Beware archmages secretly ruling on deserted islands
‘Battle Chasers: Nightwar’ brings to life an old comic book in an appealing way
Battle Chasers: Nightwar
Developed by Airship Syndicate
Designed by Ryan Stefanelli
Rated T for Teen
Upon startup, Battle Chasers: Nightwar presents a beautiful animation reminiscent of comic books. The motions are smooth and the colors are brilliant; one thing I did not expect was the well-done voice-acting in an RPG-style game like this. Each character is made all the more distinct by its corresponding voice actor. Their personalities shine in all the nuances, like in the grisly, stern voice of Garrison and the wiry, suspicious drawl of Quall the alchemist.

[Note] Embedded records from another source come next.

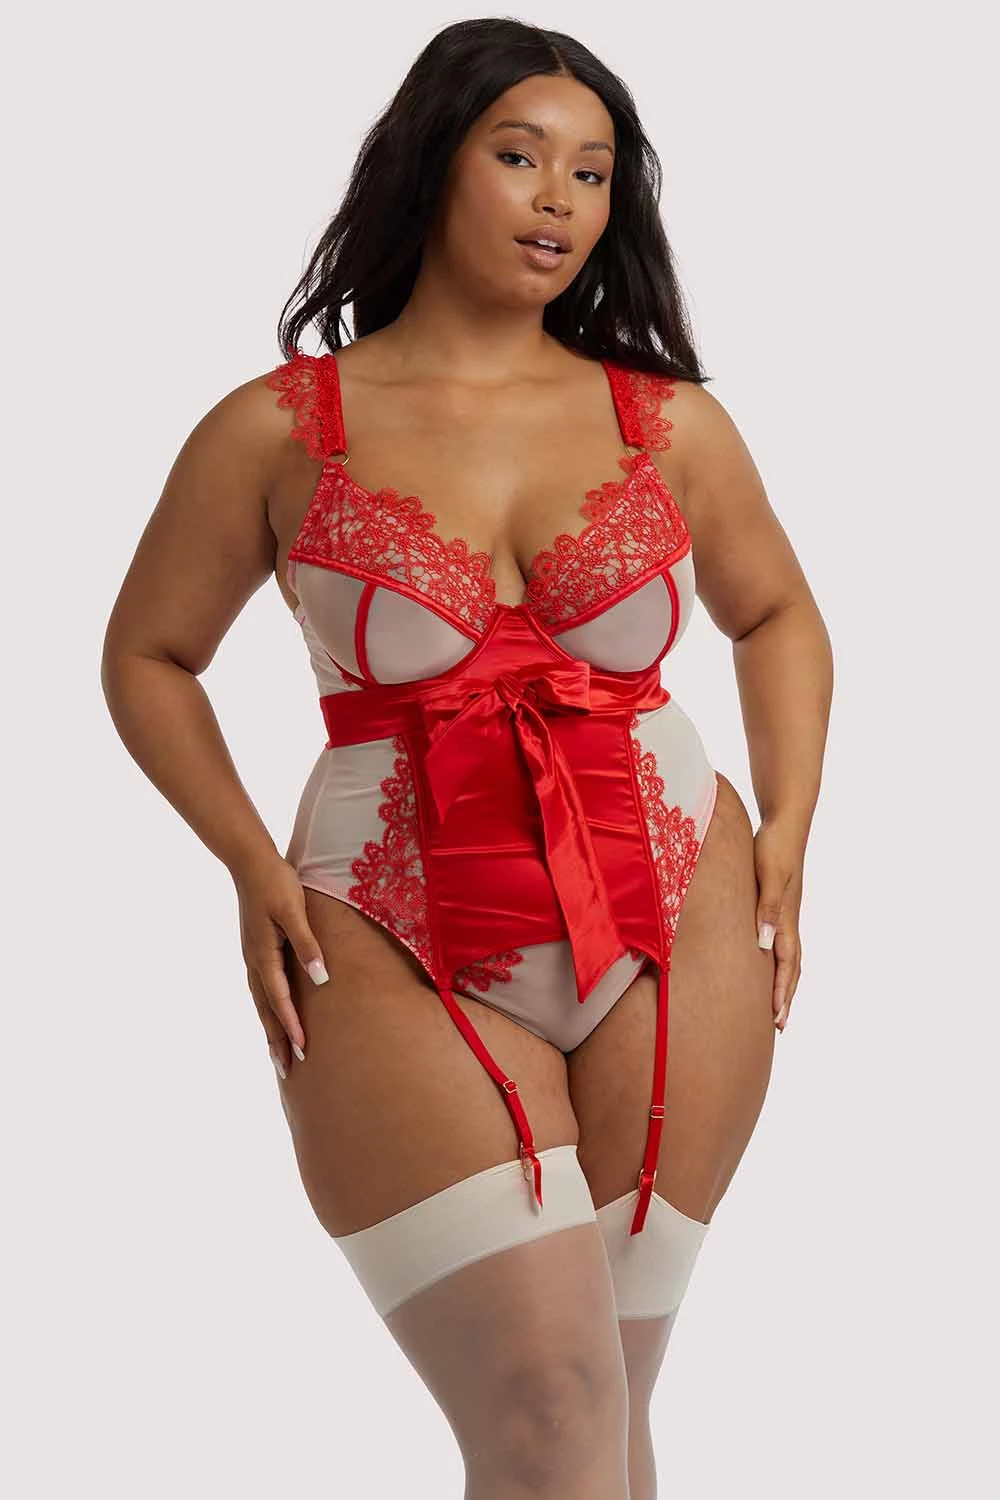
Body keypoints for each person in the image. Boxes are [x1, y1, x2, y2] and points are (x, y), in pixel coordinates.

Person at [101, 18, 832, 1499]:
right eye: (520, 156)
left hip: (677, 913)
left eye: (593, 171)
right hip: (380, 926)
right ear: (435, 164)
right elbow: (147, 656)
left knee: (606, 1409)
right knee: (546, 1407)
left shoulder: (668, 422)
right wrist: (247, 864)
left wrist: (789, 830)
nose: (559, 198)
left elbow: (777, 614)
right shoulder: (279, 427)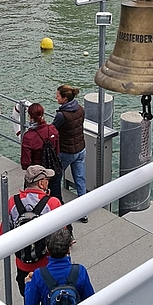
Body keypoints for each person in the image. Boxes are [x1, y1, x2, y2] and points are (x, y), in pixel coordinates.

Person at [0, 165, 63, 305]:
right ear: (41, 183)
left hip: (23, 265)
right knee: (50, 304)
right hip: (47, 265)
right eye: (47, 180)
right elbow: (62, 238)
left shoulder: (12, 202)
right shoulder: (53, 203)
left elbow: (2, 234)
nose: (48, 183)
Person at [24, 227, 94, 305]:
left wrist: (28, 284)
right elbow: (91, 303)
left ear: (47, 249)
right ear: (69, 249)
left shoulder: (39, 275)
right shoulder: (80, 271)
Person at [52, 85, 87, 222]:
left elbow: (53, 130)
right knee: (80, 179)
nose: (56, 97)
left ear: (65, 99)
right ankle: (83, 212)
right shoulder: (80, 109)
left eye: (58, 95)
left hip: (66, 151)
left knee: (56, 177)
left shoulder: (62, 115)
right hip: (80, 148)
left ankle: (58, 207)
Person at [21, 103, 62, 202]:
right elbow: (57, 150)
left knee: (31, 201)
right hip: (54, 169)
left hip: (37, 174)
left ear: (30, 117)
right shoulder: (52, 129)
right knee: (56, 197)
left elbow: (25, 163)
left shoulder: (28, 136)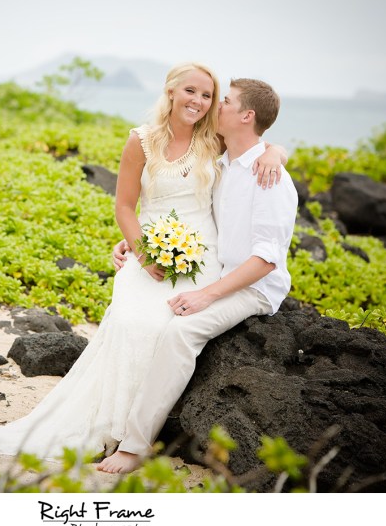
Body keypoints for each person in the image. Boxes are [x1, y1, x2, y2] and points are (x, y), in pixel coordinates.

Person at [0, 63, 287, 462]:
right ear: (171, 92)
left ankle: (131, 434)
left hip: (205, 258)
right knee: (129, 323)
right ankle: (106, 426)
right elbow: (125, 206)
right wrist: (141, 251)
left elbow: (256, 142)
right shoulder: (141, 141)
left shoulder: (213, 139)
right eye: (191, 91)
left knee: (164, 328)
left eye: (210, 96)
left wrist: (277, 151)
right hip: (150, 252)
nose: (200, 101)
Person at [97, 77, 298, 474]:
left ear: (246, 115)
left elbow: (266, 261)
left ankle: (136, 445)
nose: (215, 106)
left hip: (254, 287)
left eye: (225, 100)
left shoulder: (268, 178)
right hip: (220, 270)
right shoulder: (225, 159)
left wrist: (207, 296)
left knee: (181, 331)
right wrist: (137, 243)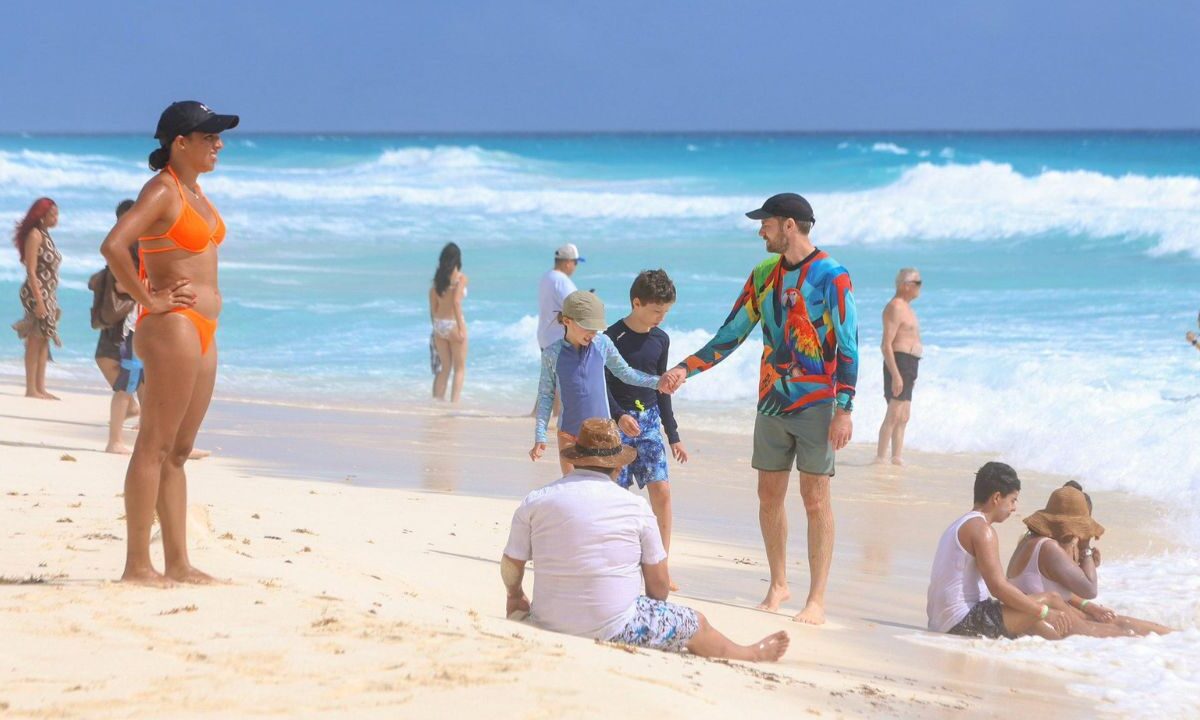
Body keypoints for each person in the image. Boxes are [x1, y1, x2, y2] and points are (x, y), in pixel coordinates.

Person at [660, 193, 858, 624]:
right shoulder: (763, 275)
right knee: (768, 495)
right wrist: (685, 369)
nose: (760, 231)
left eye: (765, 223)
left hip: (817, 404)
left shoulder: (833, 276)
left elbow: (848, 345)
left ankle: (816, 599)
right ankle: (778, 584)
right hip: (771, 401)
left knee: (815, 499)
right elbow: (731, 333)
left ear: (789, 225)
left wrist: (844, 408)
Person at [502, 418, 790, 661]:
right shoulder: (635, 507)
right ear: (617, 467)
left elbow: (511, 564)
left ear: (576, 460)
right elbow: (659, 587)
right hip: (613, 626)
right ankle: (750, 653)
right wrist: (648, 605)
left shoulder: (537, 500)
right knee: (697, 623)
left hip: (547, 619)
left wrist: (515, 595)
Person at [100, 100, 239, 585]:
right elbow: (114, 245)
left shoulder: (196, 192)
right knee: (154, 445)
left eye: (219, 137)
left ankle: (178, 562)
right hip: (173, 326)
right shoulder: (163, 189)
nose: (219, 144)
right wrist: (148, 299)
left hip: (204, 327)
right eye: (209, 137)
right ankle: (138, 564)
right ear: (180, 143)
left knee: (178, 451)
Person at [926, 461, 1121, 640]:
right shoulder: (983, 531)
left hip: (942, 621)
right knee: (1048, 603)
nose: (1014, 508)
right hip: (962, 622)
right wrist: (1044, 612)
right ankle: (1094, 637)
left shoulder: (960, 524)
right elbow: (998, 588)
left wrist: (1038, 611)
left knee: (1039, 619)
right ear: (996, 498)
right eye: (1013, 500)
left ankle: (1080, 639)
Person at [530, 290, 675, 477]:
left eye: (596, 328)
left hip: (605, 434)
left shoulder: (602, 344)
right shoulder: (552, 354)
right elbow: (546, 395)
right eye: (587, 327)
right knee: (573, 488)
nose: (592, 333)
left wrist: (657, 382)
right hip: (569, 435)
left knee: (602, 488)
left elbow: (625, 373)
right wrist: (540, 435)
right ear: (567, 321)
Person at [604, 269, 688, 590]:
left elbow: (662, 388)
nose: (660, 318)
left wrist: (673, 435)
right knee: (617, 495)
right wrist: (618, 415)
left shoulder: (660, 339)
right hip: (618, 424)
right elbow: (603, 384)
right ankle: (618, 562)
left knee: (662, 491)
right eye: (656, 311)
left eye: (665, 312)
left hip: (650, 421)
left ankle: (660, 565)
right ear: (636, 303)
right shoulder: (612, 338)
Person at [1006, 483, 1172, 637]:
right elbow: (1090, 590)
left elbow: (1053, 588)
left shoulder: (1030, 540)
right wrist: (1085, 547)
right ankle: (1179, 641)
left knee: (1121, 623)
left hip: (1042, 617)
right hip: (1045, 621)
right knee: (1125, 631)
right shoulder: (1049, 548)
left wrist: (1087, 606)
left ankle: (1180, 637)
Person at [91, 199, 141, 453]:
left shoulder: (136, 244)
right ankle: (116, 440)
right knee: (127, 379)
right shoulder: (126, 245)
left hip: (137, 320)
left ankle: (133, 429)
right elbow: (122, 284)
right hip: (130, 321)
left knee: (138, 379)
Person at [11, 197, 62, 400]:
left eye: (57, 214)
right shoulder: (35, 235)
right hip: (35, 292)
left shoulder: (46, 235)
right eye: (52, 214)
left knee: (44, 339)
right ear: (41, 216)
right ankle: (31, 389)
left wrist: (49, 298)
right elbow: (31, 270)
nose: (56, 218)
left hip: (48, 292)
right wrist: (40, 301)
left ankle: (41, 387)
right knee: (34, 339)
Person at [875, 268, 923, 466]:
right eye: (918, 283)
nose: (920, 287)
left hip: (910, 363)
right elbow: (886, 344)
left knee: (904, 416)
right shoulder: (895, 307)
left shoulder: (908, 308)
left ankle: (896, 457)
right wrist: (895, 374)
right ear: (906, 285)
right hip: (899, 362)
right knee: (893, 414)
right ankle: (880, 458)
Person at [532, 243, 584, 417]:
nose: (575, 267)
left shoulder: (547, 277)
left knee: (549, 382)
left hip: (545, 335)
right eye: (575, 263)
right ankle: (557, 421)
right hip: (557, 337)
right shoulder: (562, 281)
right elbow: (575, 307)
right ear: (568, 262)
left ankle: (537, 416)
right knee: (561, 383)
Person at [429, 242, 468, 402]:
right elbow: (456, 302)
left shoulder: (437, 282)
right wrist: (461, 328)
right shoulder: (460, 279)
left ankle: (437, 404)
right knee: (459, 369)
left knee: (444, 369)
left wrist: (435, 328)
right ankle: (454, 405)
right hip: (453, 324)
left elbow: (433, 308)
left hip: (439, 325)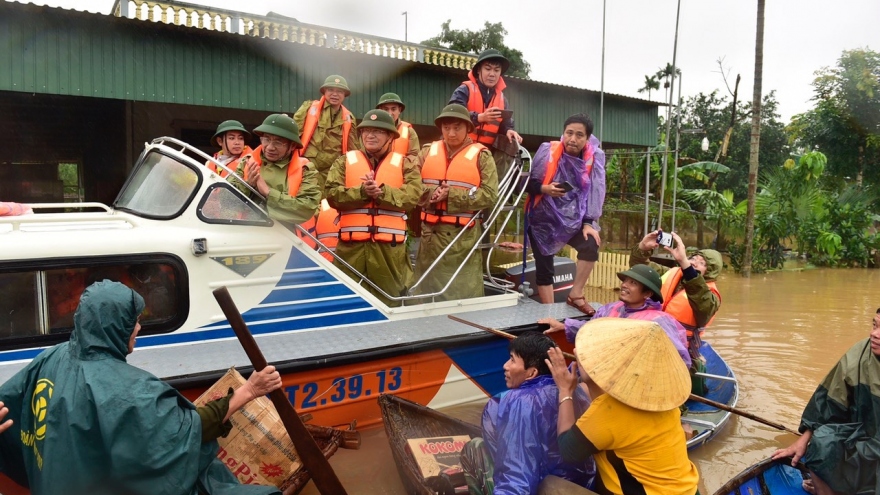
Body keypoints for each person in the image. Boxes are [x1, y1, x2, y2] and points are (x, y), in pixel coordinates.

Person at [0, 280, 282, 495]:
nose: (138, 329)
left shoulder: (53, 356)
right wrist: (250, 390)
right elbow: (189, 431)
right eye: (133, 322)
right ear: (116, 327)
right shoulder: (126, 391)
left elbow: (7, 401)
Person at [546, 318, 699, 495]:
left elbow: (568, 450)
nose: (576, 353)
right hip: (689, 490)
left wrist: (565, 391)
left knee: (549, 485)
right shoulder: (664, 401)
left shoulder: (609, 411)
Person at [460, 332, 595, 495]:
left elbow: (516, 473)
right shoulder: (576, 390)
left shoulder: (518, 401)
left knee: (474, 447)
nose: (505, 365)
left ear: (531, 373)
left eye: (512, 359)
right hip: (579, 487)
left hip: (541, 489)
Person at [771, 308, 880, 495]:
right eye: (875, 325)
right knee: (823, 442)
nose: (874, 334)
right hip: (865, 437)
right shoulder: (860, 355)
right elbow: (830, 403)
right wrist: (803, 441)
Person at [324, 109, 422, 306]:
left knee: (389, 301)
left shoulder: (406, 164)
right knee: (345, 301)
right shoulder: (344, 161)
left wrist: (382, 193)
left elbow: (413, 196)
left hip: (389, 252)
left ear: (390, 137)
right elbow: (332, 195)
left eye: (378, 131)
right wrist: (362, 192)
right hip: (350, 250)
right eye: (366, 130)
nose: (370, 135)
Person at [413, 104, 499, 301]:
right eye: (446, 128)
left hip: (461, 238)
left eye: (457, 127)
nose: (451, 133)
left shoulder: (482, 155)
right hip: (428, 236)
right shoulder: (426, 152)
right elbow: (411, 185)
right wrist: (432, 193)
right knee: (422, 293)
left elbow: (490, 195)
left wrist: (451, 195)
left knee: (458, 294)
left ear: (468, 128)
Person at [526, 114, 606, 315]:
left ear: (587, 139)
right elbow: (527, 184)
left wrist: (589, 222)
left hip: (572, 220)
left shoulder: (593, 158)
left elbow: (596, 191)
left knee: (591, 244)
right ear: (563, 133)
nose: (573, 139)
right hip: (542, 219)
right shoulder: (548, 151)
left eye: (580, 135)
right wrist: (545, 189)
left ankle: (575, 295)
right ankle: (549, 313)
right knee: (545, 268)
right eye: (569, 133)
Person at [541, 264, 691, 367]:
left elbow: (679, 358)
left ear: (647, 293)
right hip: (600, 368)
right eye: (625, 280)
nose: (624, 285)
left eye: (632, 283)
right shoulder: (612, 308)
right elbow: (591, 330)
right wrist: (564, 326)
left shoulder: (659, 321)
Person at [630, 230, 723, 355]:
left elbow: (701, 300)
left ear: (711, 272)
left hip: (679, 349)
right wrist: (643, 248)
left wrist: (686, 265)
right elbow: (639, 270)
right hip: (649, 335)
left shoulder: (711, 297)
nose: (694, 262)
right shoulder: (671, 273)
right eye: (693, 258)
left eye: (702, 263)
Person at [234, 114, 321, 229]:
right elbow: (225, 203)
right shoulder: (246, 162)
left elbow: (307, 208)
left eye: (278, 142)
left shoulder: (305, 169)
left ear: (292, 146)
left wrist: (268, 192)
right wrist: (247, 185)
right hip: (245, 232)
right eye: (266, 139)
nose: (270, 147)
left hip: (283, 238)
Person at [448, 49, 523, 178]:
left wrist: (509, 131)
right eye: (488, 69)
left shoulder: (502, 98)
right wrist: (479, 117)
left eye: (496, 70)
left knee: (511, 142)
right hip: (460, 149)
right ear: (479, 70)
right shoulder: (464, 89)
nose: (492, 74)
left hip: (486, 156)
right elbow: (452, 114)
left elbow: (506, 124)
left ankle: (501, 186)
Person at [293, 75, 359, 190]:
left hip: (332, 171)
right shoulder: (308, 108)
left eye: (339, 91)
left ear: (344, 95)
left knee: (328, 204)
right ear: (324, 91)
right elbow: (293, 135)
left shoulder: (349, 117)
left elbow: (353, 149)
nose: (335, 94)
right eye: (330, 90)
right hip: (307, 167)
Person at [376, 93, 420, 158]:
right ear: (380, 110)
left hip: (401, 167)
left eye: (393, 109)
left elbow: (415, 156)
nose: (390, 113)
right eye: (386, 109)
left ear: (399, 110)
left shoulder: (409, 131)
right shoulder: (370, 130)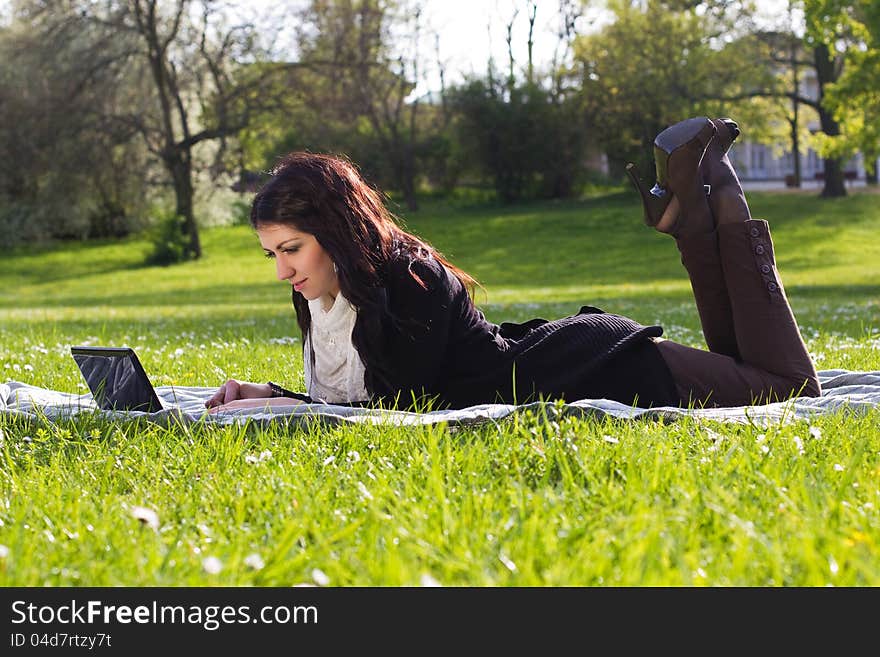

The general storyline is relatively simple. The story stars Gully, a teenage girl, whose missing father, Aramus, was a heroic warrior known for the invention of his powerful gauntlets, which were passed down to Gully once he disappeared. Upon acquisition of these gauntlets, many began chasing after Gully in search of her new power, and the young teen was forced to flee and fight for her life until she met Garrison, an ally and friend of Aramus. Garrison swore to protect Gully as soon as her father disappeared. Along the way, they recruited Knolan, the wizened wizard, his mysterious partner Calibretto the war golem, and the finicky rogue Red Monika.
The gang starts off the game in search of a hidden island rumored to be brimming with mana. They’re attacked by airships of bandits as the island comes into view and they’re separated in the midst of the chaos. Calibretto (whose personality reminds me fondly of Alphonse from Fullmetal Alchemist) protects Gully and Garrison during the crash. Meanwhile, Knolan and Monika are nowhere to be found. The aforementioned trio thus set out to look for their missing friends and run into the controversial topic of mana along the way. The power of mana is great, yet those who are willing to acquire it are even more dangerous. The inhabitants of the island also prefer to not acknowledge the existence of the dwindling sources of mana.
Gameplay-wise, Battle Chasers plays very nicely. The battle mechanics are easy to use and simple enough to understand. The fights are turn-based and evocative of old school Final Fantasy. The motion of the characters in-game are fluid. The design and artwork is beautiful and pleasing to the eye. They even include the small detail of changing character appearance when you change certain pieces of equipment.
Another lovely part of the game is that the soundtrack establishes the ambiance of the game and helps immerse the player into the game. Ruins are serene and peaceful (unless littered with horrifyingly large spiders), while the arid Rushlands are a place to be wary of. The bits of reading and un-voiced narration involved also help contribute to the feel of the game’s world. They reveal concurrent stories of other smaller characters, political dealings that affect the world, and important history and lore that shape the ideologies and beliefs surrounding the mana-infested island.
Overall, Battle Chasers: Nightwar highlights an unoriginal plot, but it makes up for it with stunning visuals and hours of easy, addictive gameplay. I recommend this game to RPG-lovers and casual players alike, though the price tag attached may be a bit loaded for some.